In honor of joining a new gym, the Evanston Athletic Club, here are thirteen thoughts about the body and being in it.
1. Stress is a fact of life. It is dangerous, because it causes the body to secrete chemicals that are harmful to it, but that are helpful in the fight/flight response. This is necessary for survival; however, too much of it can create harm long term.
2. One of the ways to combat stress is to make an effort to get into the body. If you are great at this, you probably don’t need to read the rest of my post. But if you, like me, sorta suck at it, then read on.
3. Yoga is one of the ways I’ve found that helps me get into my body. I don’t have to “do” anything actively, which is counter-intuitive for an intense person like me, but as I follow the instructions of the teacher (in a group class), I find that I can unhook my mind’s chatter and just do the poses.
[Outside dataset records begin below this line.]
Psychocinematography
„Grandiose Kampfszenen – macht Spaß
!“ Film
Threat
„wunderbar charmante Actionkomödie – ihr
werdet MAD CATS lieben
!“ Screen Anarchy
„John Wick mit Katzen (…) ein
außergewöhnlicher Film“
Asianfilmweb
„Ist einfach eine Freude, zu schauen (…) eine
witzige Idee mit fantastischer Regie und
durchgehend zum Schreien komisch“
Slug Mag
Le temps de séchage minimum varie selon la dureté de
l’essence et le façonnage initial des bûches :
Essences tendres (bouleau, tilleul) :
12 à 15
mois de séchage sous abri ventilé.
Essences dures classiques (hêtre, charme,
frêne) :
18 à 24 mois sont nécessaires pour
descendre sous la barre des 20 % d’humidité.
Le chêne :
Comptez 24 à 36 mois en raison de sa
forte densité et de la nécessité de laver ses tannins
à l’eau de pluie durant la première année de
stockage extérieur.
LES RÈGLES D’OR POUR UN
4. Being in the body isn’t spectacular, or earth-shaking. It’s quiet. At the end of yoga class, for example, I don’t leap up filled with an epiphany or anything (or, at least, haven’t YET), but I feel calmer and more centered.
5. There is a difference between Grounding and Centering. Grounding is merging your energy with that of the earth and the world around us, and is an act of connection. Centering is pulling our attention and energy back into the physical center, what the Chinese call the Dantian.
6. We have a lot we can learn from the Chinese and Indian philosophies of the body.
7. Massage is another great tool for stress management and physical health. In particular, related to stress, the muscles and connective tissue form something called adhesions in the fascia. If you imagine the fascia as a strip of stretchy fabric or canvas, it wraps around the muscles. It should move smoothly across the muscles and not get stuck. In the process of exercising or being stressed, collagen deposits act like glue between this fascia and the muscle fibers and literally adhere them together. This is what accounts for the crunchy feeling when you run your knuckles along the big muscle of your thigh. Breaking them up can be a tad unpleasant, but will help you feel a LOT better and looser.
8. Trigger points suck. But if you find a good massage therapist that knows trigger point therapy, keep them!! (The therapist, not the trigger point.)
9. Swimming is good food. I find that floating on my back, using my legs to kick gently and my arms to guide myself along the lanes, helps my neck to relax. It takes a while, like sometimes thirty or forty minutes, but it really helps with stress and pain associated with computer work.
10. Chinese Baoding balls help prevent, or manage, carpal tunnel syndrome and other tendonitis associated with typing too much and knitting too much. They’re tricky to explain, but I did find a You Tube that might help. (As I watched it, I thought, I could do a You Tube – the Noonychannel!)
11. I actually HAVE a Noony channel. Not much is on it, just a video about Chuck the Sheep (no, it’s not salacious in any way and yes, it really is about a sheep), and a poor attempt at my first movie… with a twist… (Yes, video quality is awful, but a) it was my phone, and b) I don’t know anything about video production.)
12. The Noony channel has nothing to do with managing stress. Or being in the body.
13. I begin to see my problem. Attention span much?